9. From the above, it is apparent that under Note-1 appended to Rule 143(ii), on death of eldest surviving widow, pension would be payable to the next surviving widow. In this case the mother of the petitioner had pre-deceased the petitioner's father and therefore, the respondent no.5 must be held to be the only surviving widow, to be entitled to pensionary benefit, flowing under Rule 143 of the 1969 Rules. It appears that the children of a deceased Govt. servant is not entitled to pension on attaining the age of majority and therefore, the purpose of Rule 143-C of 1969 Rules is only to ensure that a specially abled child of deceased Govt. servant till such disability is renowned or if the challenged son starts earning or after challenged daugther gets married.
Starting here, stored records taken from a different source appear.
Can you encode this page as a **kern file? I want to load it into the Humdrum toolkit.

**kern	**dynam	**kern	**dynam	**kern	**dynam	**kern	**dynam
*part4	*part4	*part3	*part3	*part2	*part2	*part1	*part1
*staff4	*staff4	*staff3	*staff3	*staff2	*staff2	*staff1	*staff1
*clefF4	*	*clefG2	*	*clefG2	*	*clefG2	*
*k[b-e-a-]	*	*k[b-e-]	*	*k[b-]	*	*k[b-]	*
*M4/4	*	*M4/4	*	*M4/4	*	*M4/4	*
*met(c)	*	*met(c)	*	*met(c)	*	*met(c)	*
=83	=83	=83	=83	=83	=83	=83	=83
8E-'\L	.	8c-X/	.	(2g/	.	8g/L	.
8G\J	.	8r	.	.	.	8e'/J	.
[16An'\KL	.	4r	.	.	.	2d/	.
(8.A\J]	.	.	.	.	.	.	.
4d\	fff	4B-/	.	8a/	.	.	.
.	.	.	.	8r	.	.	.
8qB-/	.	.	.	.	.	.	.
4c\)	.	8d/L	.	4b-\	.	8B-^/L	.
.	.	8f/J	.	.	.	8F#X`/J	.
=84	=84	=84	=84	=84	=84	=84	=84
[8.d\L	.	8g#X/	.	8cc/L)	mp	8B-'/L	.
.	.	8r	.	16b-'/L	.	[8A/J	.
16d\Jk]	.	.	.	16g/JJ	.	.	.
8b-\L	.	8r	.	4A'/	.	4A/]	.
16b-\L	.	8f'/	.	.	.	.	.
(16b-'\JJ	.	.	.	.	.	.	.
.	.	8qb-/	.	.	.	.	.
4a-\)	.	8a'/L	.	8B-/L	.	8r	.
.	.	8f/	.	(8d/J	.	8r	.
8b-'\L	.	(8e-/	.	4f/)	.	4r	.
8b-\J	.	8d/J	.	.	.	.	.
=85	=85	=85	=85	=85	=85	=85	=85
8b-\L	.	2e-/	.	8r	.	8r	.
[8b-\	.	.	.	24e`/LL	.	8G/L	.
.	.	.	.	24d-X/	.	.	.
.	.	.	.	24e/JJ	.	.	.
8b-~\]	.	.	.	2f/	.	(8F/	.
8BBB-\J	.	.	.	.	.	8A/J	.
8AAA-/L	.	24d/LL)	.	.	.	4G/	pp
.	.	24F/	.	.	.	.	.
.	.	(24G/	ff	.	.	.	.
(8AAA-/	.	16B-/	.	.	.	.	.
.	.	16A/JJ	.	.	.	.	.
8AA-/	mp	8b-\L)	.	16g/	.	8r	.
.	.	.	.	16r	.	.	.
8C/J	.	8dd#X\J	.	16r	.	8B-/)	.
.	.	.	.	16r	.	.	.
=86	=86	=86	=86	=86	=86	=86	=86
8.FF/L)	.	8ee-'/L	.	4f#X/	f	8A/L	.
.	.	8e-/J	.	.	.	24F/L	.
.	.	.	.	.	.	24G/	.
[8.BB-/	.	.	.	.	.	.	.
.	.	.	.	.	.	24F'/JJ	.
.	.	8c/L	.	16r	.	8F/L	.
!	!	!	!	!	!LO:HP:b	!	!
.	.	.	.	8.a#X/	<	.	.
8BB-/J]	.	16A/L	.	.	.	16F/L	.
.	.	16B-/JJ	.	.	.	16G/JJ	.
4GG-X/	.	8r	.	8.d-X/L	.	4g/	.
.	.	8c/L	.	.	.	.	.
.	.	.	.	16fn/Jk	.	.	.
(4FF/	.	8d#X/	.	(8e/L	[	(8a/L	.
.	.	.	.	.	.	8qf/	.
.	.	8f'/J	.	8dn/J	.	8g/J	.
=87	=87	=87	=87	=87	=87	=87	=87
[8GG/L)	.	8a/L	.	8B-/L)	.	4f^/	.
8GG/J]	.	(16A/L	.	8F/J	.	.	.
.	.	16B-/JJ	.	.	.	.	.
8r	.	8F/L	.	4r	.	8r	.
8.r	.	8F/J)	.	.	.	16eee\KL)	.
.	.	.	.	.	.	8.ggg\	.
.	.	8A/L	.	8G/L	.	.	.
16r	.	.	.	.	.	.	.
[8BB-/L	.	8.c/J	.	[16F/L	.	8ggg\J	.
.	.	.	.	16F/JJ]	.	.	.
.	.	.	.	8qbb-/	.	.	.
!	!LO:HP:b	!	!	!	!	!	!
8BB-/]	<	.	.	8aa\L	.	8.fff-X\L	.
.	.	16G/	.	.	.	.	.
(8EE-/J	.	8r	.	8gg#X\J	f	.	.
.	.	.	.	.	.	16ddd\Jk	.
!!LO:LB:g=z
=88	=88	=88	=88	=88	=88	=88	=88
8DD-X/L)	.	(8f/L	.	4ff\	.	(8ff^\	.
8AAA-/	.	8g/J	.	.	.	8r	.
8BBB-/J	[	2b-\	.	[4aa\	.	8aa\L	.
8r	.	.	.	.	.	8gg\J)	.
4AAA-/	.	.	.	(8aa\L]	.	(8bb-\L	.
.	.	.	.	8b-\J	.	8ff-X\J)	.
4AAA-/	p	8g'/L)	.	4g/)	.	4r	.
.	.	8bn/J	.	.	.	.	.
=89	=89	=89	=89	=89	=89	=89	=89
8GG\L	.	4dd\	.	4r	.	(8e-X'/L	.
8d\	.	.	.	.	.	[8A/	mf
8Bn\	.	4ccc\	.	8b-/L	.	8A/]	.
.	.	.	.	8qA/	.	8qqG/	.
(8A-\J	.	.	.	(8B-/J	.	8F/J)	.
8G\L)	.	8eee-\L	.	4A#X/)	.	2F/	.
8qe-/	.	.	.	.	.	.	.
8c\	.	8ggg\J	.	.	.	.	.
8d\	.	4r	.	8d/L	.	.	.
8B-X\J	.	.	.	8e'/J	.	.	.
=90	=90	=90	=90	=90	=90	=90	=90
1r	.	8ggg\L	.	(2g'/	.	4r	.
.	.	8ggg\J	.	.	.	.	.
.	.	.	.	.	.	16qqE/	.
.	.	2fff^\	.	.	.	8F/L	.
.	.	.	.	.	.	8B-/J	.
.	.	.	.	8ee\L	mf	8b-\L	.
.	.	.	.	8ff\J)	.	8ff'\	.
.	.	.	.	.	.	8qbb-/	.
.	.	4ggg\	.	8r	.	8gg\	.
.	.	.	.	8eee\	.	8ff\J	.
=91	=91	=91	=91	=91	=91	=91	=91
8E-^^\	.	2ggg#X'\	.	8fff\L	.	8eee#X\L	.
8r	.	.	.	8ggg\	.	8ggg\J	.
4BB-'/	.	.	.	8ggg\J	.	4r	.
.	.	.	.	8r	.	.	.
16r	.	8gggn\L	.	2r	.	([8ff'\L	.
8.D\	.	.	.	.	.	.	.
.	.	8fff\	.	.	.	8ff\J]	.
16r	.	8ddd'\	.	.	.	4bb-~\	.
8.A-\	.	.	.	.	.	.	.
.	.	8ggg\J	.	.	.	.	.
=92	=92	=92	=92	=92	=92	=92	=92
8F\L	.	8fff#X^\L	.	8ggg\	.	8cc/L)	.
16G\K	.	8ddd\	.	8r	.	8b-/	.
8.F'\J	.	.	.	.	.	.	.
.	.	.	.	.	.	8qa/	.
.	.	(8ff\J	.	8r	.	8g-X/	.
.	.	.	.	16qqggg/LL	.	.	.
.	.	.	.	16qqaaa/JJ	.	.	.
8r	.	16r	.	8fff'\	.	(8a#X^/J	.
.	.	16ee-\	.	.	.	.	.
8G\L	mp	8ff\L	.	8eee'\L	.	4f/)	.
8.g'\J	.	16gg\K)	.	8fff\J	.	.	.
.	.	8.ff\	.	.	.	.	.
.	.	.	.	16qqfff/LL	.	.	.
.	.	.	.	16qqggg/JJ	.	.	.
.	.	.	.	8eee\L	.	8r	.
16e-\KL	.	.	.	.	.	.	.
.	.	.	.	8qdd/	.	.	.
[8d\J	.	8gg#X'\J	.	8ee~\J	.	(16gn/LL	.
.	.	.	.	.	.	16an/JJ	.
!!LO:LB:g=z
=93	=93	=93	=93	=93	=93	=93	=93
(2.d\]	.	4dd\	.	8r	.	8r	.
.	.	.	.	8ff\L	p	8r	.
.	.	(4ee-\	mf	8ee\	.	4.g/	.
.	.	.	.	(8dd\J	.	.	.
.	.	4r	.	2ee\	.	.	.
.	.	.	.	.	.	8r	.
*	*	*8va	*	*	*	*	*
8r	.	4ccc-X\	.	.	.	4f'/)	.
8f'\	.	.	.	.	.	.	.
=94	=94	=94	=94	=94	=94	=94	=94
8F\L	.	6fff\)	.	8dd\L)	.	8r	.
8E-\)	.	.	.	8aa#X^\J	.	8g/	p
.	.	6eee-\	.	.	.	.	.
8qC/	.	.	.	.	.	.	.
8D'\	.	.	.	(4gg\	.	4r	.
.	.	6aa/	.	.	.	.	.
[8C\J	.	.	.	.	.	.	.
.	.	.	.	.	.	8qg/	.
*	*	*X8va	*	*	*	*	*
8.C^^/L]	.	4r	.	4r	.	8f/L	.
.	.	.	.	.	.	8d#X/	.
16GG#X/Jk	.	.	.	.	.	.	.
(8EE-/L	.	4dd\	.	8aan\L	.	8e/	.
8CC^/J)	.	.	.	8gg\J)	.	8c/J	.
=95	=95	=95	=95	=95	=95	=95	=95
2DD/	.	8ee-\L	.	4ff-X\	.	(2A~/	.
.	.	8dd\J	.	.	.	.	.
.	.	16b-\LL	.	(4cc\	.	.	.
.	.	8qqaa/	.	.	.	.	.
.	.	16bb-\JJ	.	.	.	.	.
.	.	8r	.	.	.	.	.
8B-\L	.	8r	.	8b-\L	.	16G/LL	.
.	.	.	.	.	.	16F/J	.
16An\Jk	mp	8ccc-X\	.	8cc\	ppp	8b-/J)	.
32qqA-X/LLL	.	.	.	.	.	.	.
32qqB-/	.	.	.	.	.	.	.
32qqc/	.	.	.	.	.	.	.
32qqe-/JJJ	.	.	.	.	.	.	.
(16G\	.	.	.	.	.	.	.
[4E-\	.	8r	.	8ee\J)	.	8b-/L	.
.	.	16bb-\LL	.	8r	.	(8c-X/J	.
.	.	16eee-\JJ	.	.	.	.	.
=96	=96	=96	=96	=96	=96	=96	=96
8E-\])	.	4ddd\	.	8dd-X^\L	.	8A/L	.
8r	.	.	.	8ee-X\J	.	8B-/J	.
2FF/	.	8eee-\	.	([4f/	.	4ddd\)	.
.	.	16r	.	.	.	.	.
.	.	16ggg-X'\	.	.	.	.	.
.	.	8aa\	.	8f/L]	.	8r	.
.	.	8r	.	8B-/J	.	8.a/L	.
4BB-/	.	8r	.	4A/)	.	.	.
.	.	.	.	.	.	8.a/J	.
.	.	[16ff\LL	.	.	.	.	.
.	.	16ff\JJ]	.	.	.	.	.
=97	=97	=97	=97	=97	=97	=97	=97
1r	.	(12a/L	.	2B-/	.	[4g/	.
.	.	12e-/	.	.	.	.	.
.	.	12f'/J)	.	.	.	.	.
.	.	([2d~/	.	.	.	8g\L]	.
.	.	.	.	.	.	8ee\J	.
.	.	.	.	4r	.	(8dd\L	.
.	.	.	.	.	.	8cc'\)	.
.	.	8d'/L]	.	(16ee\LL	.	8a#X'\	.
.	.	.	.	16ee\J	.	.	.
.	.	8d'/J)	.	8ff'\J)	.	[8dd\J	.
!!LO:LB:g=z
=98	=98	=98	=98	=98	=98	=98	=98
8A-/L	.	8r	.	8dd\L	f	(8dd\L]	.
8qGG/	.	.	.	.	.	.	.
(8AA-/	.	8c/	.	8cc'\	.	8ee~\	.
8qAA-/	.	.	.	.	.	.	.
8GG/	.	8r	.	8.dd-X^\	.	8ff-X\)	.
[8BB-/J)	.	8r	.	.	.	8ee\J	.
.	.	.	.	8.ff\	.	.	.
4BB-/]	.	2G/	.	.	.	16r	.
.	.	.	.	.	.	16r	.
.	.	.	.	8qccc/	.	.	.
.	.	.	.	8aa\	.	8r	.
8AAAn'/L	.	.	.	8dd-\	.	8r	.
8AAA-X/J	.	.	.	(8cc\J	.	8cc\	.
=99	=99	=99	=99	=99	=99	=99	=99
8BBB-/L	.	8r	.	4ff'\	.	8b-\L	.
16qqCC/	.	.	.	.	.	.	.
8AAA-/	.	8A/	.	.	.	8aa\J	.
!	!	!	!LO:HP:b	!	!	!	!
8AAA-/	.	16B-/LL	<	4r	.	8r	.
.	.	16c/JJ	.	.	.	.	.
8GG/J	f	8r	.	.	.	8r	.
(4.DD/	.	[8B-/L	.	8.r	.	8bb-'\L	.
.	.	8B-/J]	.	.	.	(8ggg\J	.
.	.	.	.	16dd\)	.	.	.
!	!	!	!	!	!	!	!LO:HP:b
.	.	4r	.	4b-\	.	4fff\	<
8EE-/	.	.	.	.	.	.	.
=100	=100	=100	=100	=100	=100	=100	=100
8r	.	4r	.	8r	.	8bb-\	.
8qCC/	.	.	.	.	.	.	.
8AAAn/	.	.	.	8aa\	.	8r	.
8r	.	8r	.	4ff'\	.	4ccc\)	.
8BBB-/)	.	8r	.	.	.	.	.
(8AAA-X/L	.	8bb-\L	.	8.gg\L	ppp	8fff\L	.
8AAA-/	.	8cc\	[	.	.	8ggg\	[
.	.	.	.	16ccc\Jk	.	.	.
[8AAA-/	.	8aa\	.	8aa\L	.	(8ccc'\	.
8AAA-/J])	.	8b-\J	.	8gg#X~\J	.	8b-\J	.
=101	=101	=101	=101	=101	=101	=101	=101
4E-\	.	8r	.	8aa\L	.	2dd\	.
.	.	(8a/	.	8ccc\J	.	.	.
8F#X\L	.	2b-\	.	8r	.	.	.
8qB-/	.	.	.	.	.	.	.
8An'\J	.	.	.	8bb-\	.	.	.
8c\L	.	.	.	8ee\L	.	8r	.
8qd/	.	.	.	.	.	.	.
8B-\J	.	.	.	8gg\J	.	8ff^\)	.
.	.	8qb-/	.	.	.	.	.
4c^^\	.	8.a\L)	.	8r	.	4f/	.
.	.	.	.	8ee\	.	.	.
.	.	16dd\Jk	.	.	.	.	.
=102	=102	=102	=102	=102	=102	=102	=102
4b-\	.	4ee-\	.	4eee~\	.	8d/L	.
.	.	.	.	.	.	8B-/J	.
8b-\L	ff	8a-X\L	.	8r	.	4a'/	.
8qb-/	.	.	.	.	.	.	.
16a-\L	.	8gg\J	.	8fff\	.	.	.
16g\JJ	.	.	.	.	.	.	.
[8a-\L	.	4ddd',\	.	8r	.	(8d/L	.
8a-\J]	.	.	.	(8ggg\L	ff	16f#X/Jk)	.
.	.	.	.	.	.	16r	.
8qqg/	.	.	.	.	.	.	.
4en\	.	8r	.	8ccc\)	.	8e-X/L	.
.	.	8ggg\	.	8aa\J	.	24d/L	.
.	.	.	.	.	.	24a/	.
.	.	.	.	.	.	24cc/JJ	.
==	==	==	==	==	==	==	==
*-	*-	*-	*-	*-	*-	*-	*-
10. In so far as the issues relating to the allegedly fake death certificate obtained by the respondent no.5, this Court in exercise of jurisdiction under Article 226 of the Constitution of India, would refrain from giving a declaration Page No.# 10/10

as to which document is correct or which document is fake and in the opinion of the Court, the said issue should be best left for a decision by the competent Court having jurisdiction. In the present case in hand, even if the death certificate or the marriage between the respondent no.5 and the father of the petitioner is disputed by the petitioner, but, the father of the petitioner had entered himself got the name of the respondent no.5 included in the service book as next of kin and a nominee to receive pensionary benefits. Therefore, the issues whether the respondent no.5 was legally wedded wife of the father of the petitioner or whether the marriage certificate or the death certificate are fake, examined as the said issues related to disputed questions of fact which requires evidence to be gone into, the same is left upon to be decided by a competent Court having jurisdiction.

11. In view of above, the writ petition fails, and the same is dismissed.

12. As the right of the petitioner to maintain this writ petition has been decided in the negative, in the event the allegedly mentally challenged brother of the petitioner approaches the Court by way of an appropriate application, this order shall not to be treated as res judicata and the principles of res judicata would not be attracted.